The notion of
periodontal disease being the major cause of
tooth loss among adults was rooted in the
focal infection paradigm that dominated the first half of the 20th century. This paradigm was established largely by personal opinions, and it was not until the development of periodontal indices in the mid-1950s that periodontal epidemiology gained momentum. Unfortunately, the indices used suffered from a number of flaws, whereby the interpretation of the research results took the form of circular reasoning.
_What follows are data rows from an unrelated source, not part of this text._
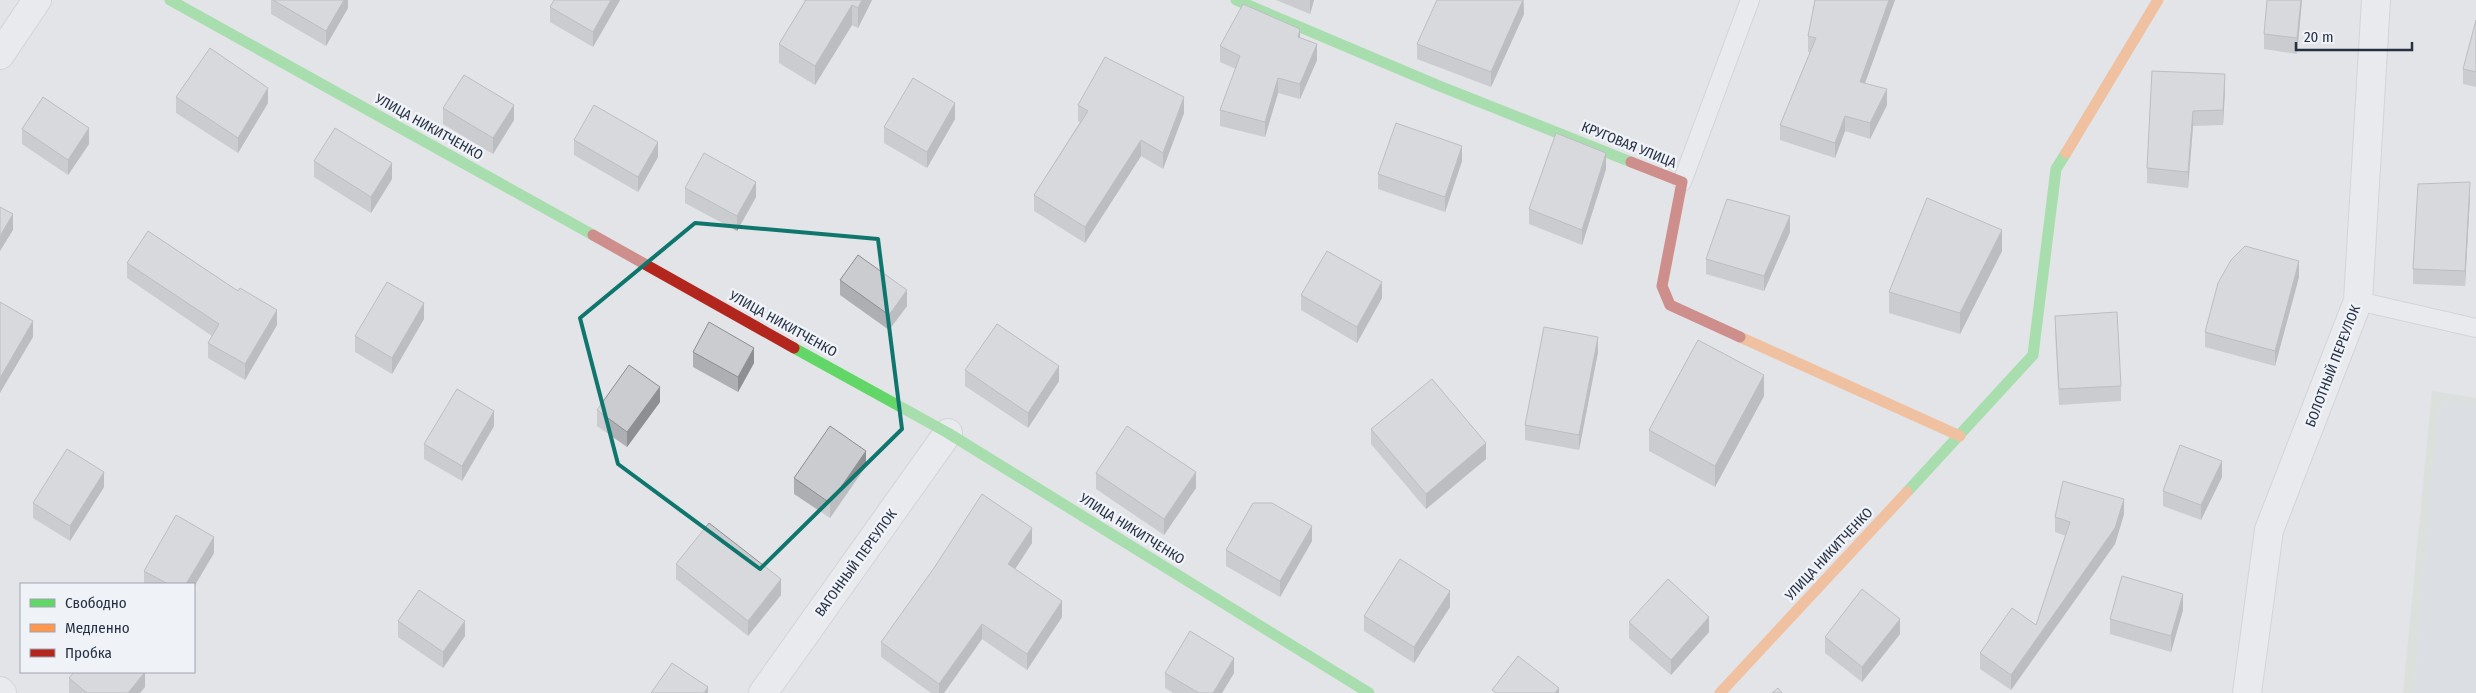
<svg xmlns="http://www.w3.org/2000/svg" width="2476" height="693" font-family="'Fira Sans Condensed',sans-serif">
	<rect width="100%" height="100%" fill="#e2e4e7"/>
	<path fill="#d2d7de" d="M 2441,400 L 2476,406 L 2476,693 L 2414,693 L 2428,512 Z"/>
	<path fill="#d2dcd1" d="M 2432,391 L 2476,398 L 2476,406 L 2441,400 L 2428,512 L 2414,693 L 2403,693 Z"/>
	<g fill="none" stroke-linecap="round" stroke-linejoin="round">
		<g stroke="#c0c2c5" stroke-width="20">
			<g id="lane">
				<path d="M 1682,182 L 1750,0"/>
				<path d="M 2358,301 L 2476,328"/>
			</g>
		</g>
		<g stroke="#c0c2c5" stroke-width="30">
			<g id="street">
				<path d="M 0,55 L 37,0"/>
				<path d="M 0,691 L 2,693"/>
				<path d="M 763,693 L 948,433"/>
				<path d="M 2247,693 L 2269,530 L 2358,301 L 2376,0"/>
			</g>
		</g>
		<use href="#lane" stroke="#f1f2f4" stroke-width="18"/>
		<use href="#street" stroke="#f1f2f4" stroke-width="28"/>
		<g stroke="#63d668" stroke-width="11">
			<path d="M 170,0 L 593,235"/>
			<path d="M 1236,0 L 1437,85 L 1631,162"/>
			<path d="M 794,348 L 948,433 L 1369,693"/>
			<path d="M 1907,492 L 2033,355 L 2056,169 L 2066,153"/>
		</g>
		<g stroke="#ff974d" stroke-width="11">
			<path d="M 2066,153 L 2158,0"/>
			<path d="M 1740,337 L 1960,436"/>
			<path d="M 1720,693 L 1907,492"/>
		</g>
		<g stroke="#b3261e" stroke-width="11">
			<path d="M 1631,162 L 1682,182 L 1662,286 L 1670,305 L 1740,337"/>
			<path d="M 593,235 L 794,348"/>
		</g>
	</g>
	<g fill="#aeafb3">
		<path d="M 271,0 L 348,0 L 348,8 L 326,46 L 271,14 Z"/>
		<path d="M 554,0 L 620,0 L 593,47 L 550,22 L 550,7 Z"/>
		<path d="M 803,0 L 872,0 L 858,28 L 852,25 L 815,85 L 779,63 L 779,44 L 805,1 Z"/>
		<path d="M 1276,0 L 1314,0 L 1310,14 Z"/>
		<path d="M 1524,0 L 1524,14 L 1491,87 L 1417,59 L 1417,44 Z"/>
		<path d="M 1815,0 L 1895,0 L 1865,83 L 1887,105 L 1870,139 L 1845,131 L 1835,158 L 1780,140 L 1780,125 L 1810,52 L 1808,52 L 1808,36 Z"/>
		<path d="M 2302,0 L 2297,54 L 2264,49 L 2264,34 Z"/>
		<path d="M 2476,20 L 2476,87 L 2463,84 L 2463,69 Z"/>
		<path d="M 1300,38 L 1317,60 L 1300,99 L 1278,93 L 1265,137 L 1220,126 L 1220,110 L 1236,69 L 1220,62 L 1220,46 Z"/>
		<path d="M 2152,71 L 2225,90 L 2223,125 L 2193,126 L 2188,188 L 2147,183 L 2147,168 Z"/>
		<path d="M 176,97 L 268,103 L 238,153 L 176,113 Z"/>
		<path d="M 1078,105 L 1184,113 L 1163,169 L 1141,156 L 1085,243 L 1034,211 L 1034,195 L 1080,122 L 1078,121 Z"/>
		<path d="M 443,108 L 514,120 L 493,154 L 443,124 Z"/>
		<path d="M 955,119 L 927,168 L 884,143 L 884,127 Z"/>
		<path d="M 22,129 L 89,144 L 68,175 L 22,144 Z"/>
		<path d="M 574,140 L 658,157 L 638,192 L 574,155 Z"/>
		<path d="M 314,161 L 392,179 L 371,213 L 314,177 Z"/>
		<path d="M 1462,161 L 1445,212 L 1378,189 L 1378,174 Z"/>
		<path d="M 1606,169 L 1582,245 L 1529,224 L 1529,209 Z"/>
		<path d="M 685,188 L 756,197 L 737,231 L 685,203 Z"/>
		<path d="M 2470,197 L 2465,286 L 2413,284 L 2413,269 Z"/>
		<path d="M 1790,232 L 1764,291 L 1706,274 L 1706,259 Z"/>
		<path d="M 2002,251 L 1960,334 L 1889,313 L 1889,292 Z"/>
		<path d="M 127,263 L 277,325 L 245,380 L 208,358 L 208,343 L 212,336 L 127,278 Z"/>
		<path d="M 2299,277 L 2275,366 L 2205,347 L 2205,332 Z"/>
		<path d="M 840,280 L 907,306 L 889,330 L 840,295 Z"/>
		<path d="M 1301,295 L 1382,298 L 1357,343 L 1301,310 Z"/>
		<path d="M 2055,316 L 2121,386 L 2121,401 L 2059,405 L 2055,331 Z"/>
		<path d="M 424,319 L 392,374 L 355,352 L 355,336 Z"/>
		<path d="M 693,352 L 754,363 L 738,392 L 693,367 Z"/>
		<path d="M 1598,352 L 1579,450 L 1525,440 L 1525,425 Z"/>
		<path d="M 965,370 L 1059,381 L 1028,428 L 965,386 Z"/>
		<path d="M 1764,396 L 1715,487 L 1649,451 L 1649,430 Z"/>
		<path d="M 660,402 L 627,447 L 597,426 L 597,410 Z"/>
		<path d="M 494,426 L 462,481 L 424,459 L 424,444 Z"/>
		<path d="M 1371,429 L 1486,459 L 1426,509 L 1371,444 Z"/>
		<path d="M 866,466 L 830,518 L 794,494 L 794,478 Z"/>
		<path d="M 1096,473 L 1196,488 L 1164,535 L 1096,489 Z"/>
		<path d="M 2222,477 L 2201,520 L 2163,506 L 2163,491 Z"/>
		<path d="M 104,487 L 70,541 L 33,518 L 33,503 Z"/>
		<path d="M 2124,514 L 2115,544 L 2011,690 L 1980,669 L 1980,653 L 2036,625 L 2066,536 L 2055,532 L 2055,517 Z"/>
		<path d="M 1312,541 L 1280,597 L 1226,566 L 1226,550 Z"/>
		<path d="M 1032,543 L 1015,569 L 1062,617 L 1027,670 L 982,639 L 944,693 L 931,693 L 881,657 L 881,642 Z"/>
		<path d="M 214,553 L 194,584 L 144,584 L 144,571 Z"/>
		<path d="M 676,564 L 781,595 L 748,636 L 676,579 Z"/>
		<path d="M 1450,607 L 1414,663 L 1364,631 L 1364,616 Z"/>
		<path d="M 2183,610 L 2171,652 L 2110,634 L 2110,619 Z"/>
		<path d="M 398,621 L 465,636 L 443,668 L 398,637 Z"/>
		<path d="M 1629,622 L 1709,632 L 1671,675 L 1629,638 Z"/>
		<path d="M 1900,634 L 1862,682 L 1825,653 L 1825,637 Z"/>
		<path d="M 145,672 L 145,687 L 140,693 L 69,693 L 69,678 Z"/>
		<path d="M 1165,673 L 1234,673 L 1222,693 L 1173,693 L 1165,688 Z"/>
	</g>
	<g fill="#8d8f92">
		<path d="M 344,0 L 348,0 L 348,8 L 326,46 L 326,31 Z"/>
		<path d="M 611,0 L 620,0 L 593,47 L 593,32 Z"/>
		<path d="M 862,0 L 872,0 L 858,28 L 858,8 Z"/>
		<path d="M 1310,0 L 1314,0 L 1310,14 Z"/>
		<path d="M 1523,0 L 1524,14 L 1491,87 L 1491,72 Z"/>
		<path d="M 1889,0 L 1895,0 L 1860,97 L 1860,82 Z"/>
		<path d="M 2301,0 L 2302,0 L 2297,54 L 2297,38 Z"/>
		<path d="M 852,5 L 852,25 L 815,85 L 815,66 Z"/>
		<path d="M 1300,29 L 1300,44 L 1298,37 Z"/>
		<path d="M 1317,44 L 1317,60 L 1300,99 L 1300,84 Z"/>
		<path d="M 2225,74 L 2225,90 L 2223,125 L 2223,110 Z"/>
		<path d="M 1278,78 L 1278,93 L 1265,137 L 1265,122 Z"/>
		<path d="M 268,88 L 268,103 L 238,153 L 238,138 Z"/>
		<path d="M 1887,89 L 1887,105 L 1870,139 L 1870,123 Z"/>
		<path d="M 1184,97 L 1184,113 L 1163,169 L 1163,153 Z"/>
		<path d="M 955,103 L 955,119 L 927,168 L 927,152 Z"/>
		<path d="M 514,105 L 514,120 L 493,154 L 493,138 Z"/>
		<path d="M 2193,111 L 2193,126 L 2188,188 L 2188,172 Z"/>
		<path d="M 1845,116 L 1845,131 L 1835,158 L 1835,143 Z"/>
		<path d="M 89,128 L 89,144 L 68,175 L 68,160 Z"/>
		<path d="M 1141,140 L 1141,156 L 1085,243 L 1085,227 Z"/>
		<path d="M 658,142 L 658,157 L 638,192 L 638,177 Z"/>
		<path d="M 1462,146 L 1462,161 L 1445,212 L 1445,197 Z"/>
		<path d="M 1606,153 L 1606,169 L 1582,245 L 1582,230 Z"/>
		<path d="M 392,163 L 392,179 L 371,213 L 371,197 Z"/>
		<path d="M 756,182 L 756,197 L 737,231 L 737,216 Z"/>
		<path d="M 2470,182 L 2470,197 L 2465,286 L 2465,271 Z"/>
		<path d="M 13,214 L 13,230 L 0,251 L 0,236 Z"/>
		<path d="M 1790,216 L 1790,232 L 1764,291 L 1764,276 Z"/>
		<path d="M 2002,230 L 2002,251 L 1960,334 L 1960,313 Z"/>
		<path d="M 2299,261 L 2299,277 L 2275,366 L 2275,351 Z"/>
		<path d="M 1382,282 L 1382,298 L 1357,343 L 1357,327 Z"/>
		<path d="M 907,290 L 907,306 L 889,330 L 889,315 Z"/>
		<path d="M 424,303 L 424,319 L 392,374 L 392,358 Z"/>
		<path d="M 277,310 L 277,325 L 245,380 L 245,364 Z"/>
		<path d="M 33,321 L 33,337 L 0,393 L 0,378 Z"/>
		<path d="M 1598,337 L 1598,352 L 1579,450 L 1579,435 Z"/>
		<path d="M 754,348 L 754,363 L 738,392 L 738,377 Z"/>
		<path d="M 1059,366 L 1059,381 L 1028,428 L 1028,413 Z"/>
		<path d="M 1764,375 L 1764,396 L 1715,487 L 1715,466 Z"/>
		<path d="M 660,387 L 660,402 L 627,447 L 627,432 Z"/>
		<path d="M 494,411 L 494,426 L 462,481 L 462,466 Z"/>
		<path d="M 1486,443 L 1486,459 L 1426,509 L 1426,494 Z"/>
		<path d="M 866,451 L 866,466 L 830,518 L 830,503 Z"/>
		<path d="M 2222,461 L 2222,477 L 2201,520 L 2201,505 Z"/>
		<path d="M 104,472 L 104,487 L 70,541 L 70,526 Z"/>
		<path d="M 1196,472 L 1196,488 L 1164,535 L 1164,519 Z"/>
		<path d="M 2124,499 L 2124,514 L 2115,544 L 2011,690 L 2011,675 Z"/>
		<path d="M 1312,526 L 1312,541 L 1280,597 L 1280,581 Z"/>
		<path d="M 1032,528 L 1032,543 L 1008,580 L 1008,564 Z"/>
		<path d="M 214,537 L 214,553 L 194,587 L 194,584 L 186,584 Z"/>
		<path d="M 781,579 L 781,595 L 748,636 L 748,621 Z"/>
		<path d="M 1450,591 L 1450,607 L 1414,663 L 1414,647 Z"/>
		<path d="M 2183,594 L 2183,610 L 2171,652 L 2171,636 Z"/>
		<path d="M 1062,601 L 1062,617 L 1027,670 L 1027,654 Z"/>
		<path d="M 1709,617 L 1709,632 L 1671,675 L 1671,660 Z"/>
		<path d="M 1900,619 L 1900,634 L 1862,682 L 1862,667 Z"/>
		<path d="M 465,621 L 465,636 L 443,668 L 443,652 Z"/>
		<path d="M 982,624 L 982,639 L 944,693 L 939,693 L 939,684 Z"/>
		<path d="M 1234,658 L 1234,673 L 1222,693 L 1213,693 Z"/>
		<path d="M 145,672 L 145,687 L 140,693 L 128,693 Z"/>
		<path d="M 708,687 L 708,693 L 704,693 Z"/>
		<path d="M 1559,688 L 1559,693 L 1555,693 Z"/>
	</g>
	<g fill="#caccd0" stroke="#8d8f92">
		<path d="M 273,0 L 344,0 L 326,31 Z"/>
		<path d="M 554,0 L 611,0 L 593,32 L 550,7 Z"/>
		<path d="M 806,0 L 862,0 L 858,8 L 852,5 L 815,66 L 779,44 Z"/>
		<path d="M 1437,0 L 1523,0 L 1491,72 L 1417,44 Z"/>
		<path d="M 1815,0 L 1889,0 L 1860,82 L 1887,89 L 1870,123 L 1845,116 L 1835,143 L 1780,125 L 1816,38 L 1808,36 Z"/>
		<path d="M 2267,0 L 2301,0 L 2297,38 L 2264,34 Z"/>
		<path d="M 1243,4 L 1300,29 L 1298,37 L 1317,44 L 1300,84 L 1278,78 L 1265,122 L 1220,110 L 1240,56 L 1220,46 Z"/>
		<path d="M 2476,20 L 2476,72 L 2463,69 Z"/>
		<path d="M 210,48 L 268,88 L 238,138 L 176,97 Z"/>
		<path d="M 1105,57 L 1184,97 L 1163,153 L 1141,140 L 1085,227 L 1034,195 L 1088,111 L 1078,105 Z"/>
		<path d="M 2152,71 L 2225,74 L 2223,110 L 2193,111 L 2188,172 L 2147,168 Z"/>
		<path d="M 464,75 L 514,105 L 493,138 L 443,108 Z"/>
		<path d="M 913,78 L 955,103 L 927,152 L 884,127 Z"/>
		<path d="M 43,97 L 89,128 L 68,160 L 22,129 Z"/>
		<path d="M 594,105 L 658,142 L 638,177 L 574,140 Z"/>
		<path d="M 1396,123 L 1462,146 L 1445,197 L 1378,174 Z"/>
		<path d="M 335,128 L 392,163 L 371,197 L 314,161 Z"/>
		<path d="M 1556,133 L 1606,153 L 1582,230 L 1529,209 Z"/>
		<path d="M 704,153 L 756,182 L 737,216 L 685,188 Z"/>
		<path d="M 2470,182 L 2465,271 L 2413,269 L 2418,184 Z"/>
		<path d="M 1927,198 L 2002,230 L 1960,313 L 1889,292 Z"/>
		<path d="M 1727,199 L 1790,216 L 1764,276 L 1706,259 Z"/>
		<path d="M 0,207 L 13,214 L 0,236 Z"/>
		<path d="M 148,231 L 238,291 L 240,288 L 277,310 L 245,364 L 208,343 L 219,324 L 127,263 Z"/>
		<path d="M 2245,246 L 2299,261 L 2275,351 L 2205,332 L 2218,283 L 2231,260 Z"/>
		<path d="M 1327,251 L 1382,282 L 1357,327 L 1301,295 Z"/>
		<path d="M 858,255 L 907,290 L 889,315 L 840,280 Z"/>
		<path d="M 387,282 L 424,303 L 392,358 L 355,336 Z"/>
		<path d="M 0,302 L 33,321 L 0,378 Z"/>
		<path d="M 2117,312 L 2121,386 L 2059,389 L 2055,316 Z"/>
		<path d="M 709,322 L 754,348 L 738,377 L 693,352 Z"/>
		<path d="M 997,324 L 1059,366 L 1028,413 L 965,370 Z"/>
		<path d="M 1544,327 L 1598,337 L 1579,435 L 1525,425 Z"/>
		<path d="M 1698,340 L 1764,375 L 1715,466 L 1649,430 Z"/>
		<path d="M 629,365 L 660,387 L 627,432 L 597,410 Z"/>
		<path d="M 1432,379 L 1486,443 L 1426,494 L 1371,429 Z"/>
		<path d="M 457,389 L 494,411 L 462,466 L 424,444 Z"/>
		<path d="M 830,426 L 866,451 L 830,503 L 794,478 Z"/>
		<path d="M 1127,426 L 1196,472 L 1164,519 L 1096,473 Z"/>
		<path d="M 2180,445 L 2222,461 L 2201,505 L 2163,491 Z"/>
		<path d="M 67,449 L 104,472 L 70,526 L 33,503 Z"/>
		<path d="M 2063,481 L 2124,499 L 2115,528 L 2011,675 L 1980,653 L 2012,608 L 2036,625 L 2070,522 L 2055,517 Z"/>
		<path d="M 982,494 L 1032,528 L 1008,564 L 1062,601 L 1027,654 L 982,624 L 939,684 L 881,642 L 934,568 Z"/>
		<path d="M 1253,503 L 1272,503 L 1312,526 L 1280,581 L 1226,550 Z"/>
		<path d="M 176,515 L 214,537 L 186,584 L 168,584 L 144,571 Z"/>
		<path d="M 709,523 L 781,579 L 748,621 L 676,564 Z"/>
		<path d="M 1400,559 L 1450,591 L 1414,647 L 1364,616 Z"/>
		<path d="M 2122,576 L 2183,594 L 2171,636 L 2110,619 Z"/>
		<path d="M 1668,579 L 1709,617 L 1671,660 L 1629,622 Z"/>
		<path d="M 1862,589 L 1900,619 L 1862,667 L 1825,637 Z"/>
		<path d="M 419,590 L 465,621 L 443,652 L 398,621 Z"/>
		<path d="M 1190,631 L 1234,658 L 1213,693 L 1199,693 L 1165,673 Z"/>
		<path d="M 1518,656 L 1559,688 L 1555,693 L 1496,693 L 1492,690 Z"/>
		<path d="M 672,663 L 708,687 L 704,693 L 651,693 Z"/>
		<path d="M 74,672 L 145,672 L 128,693 L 87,693 L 69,678 Z"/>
		<path d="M 1778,688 L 1782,693 L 1772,693 Z"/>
	</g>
	<path d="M0 0H2476V693H0ZM 695,223 L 878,239 L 902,429 L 760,569 L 618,464 L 580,318 Z" fill="#e2e4e7" fill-opacity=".55" fill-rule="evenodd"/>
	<path fill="none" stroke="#0f766e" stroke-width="4" stroke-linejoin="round" d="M 695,223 L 878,239 L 902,429 L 760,569 L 618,464 L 580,318 Z"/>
	<g text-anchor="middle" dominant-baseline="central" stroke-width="5" stroke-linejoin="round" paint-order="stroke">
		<g font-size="14" fill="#263043" stroke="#eff2f7">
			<text transform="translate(429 127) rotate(29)">УЛИЦА НИКИТЧЕНКО</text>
			<text transform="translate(1629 145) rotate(22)">КРУГОВАЯ УЛИЦА</text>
			<text transform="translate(783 324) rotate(29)">УЛИЦА НИКИТЧЕНКО</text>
			<text transform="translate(2333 366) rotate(-69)">БОЛОТНЫЙ ПЕРЕУЛОК</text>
			<text transform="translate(1132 529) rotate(32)">УЛИЦА НИКИТЧЕНКО</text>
			<text transform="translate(1829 554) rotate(-47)">УЛИЦА НИКИТЧЕНКО</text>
			<text transform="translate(856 563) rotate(-54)">ВАГОННЫЙ ПЕРЕУЛОК</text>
		</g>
	</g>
	<rect x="20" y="583" width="175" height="90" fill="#eff2f7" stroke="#9fa4af"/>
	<rect x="30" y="599" width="25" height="8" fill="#63d668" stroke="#9fa4af"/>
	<text x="65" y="608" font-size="15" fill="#263043">Свободно</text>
	<rect x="30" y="624" width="25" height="8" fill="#ff974d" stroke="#9fa4af"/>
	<text x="65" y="633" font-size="15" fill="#263043">Медленно</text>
	<rect x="30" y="649" width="25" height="8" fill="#b3261e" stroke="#9fa4af"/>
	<text x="65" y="658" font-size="15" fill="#263043">Пробка</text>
	<path d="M2296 42v8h116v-8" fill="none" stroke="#263043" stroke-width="2.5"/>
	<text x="2304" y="42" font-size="15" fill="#263043" stroke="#eff2f7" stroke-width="4" paint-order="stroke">20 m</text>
</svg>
It was under this paradigm that therapeutic and preventive intervention for
periodontal diseases became entirely devoted to
oral hygiene, as poor
oral hygiene and older age were understood to explain nearly all the variation in disease occurrence. In the early 1980s, studies appeared that contradicted the concepts of poor
oral hygiene as the inevitable trigger of
periodontitis and of linear and ubiquitous
periodontitis progression, whereby periodontal epidemiology was led into a relatively short-lived high-risk era. At this time, it became evident that old scourges continue to haunt periodontology: the inability to agree in operational clinical criteria for a
periodontitis diagnosis and the inability to devise both a meaningful and a useful classification of
periodontal diseases based on nominalist principles. The meager outcome of the high-risk era led researchers to resurrect the
focal infection paradigm, which is now dressed up as
periodontal medicine. Unfortunately, these developments have left the core of periodontology somewhat disheveled and deserted.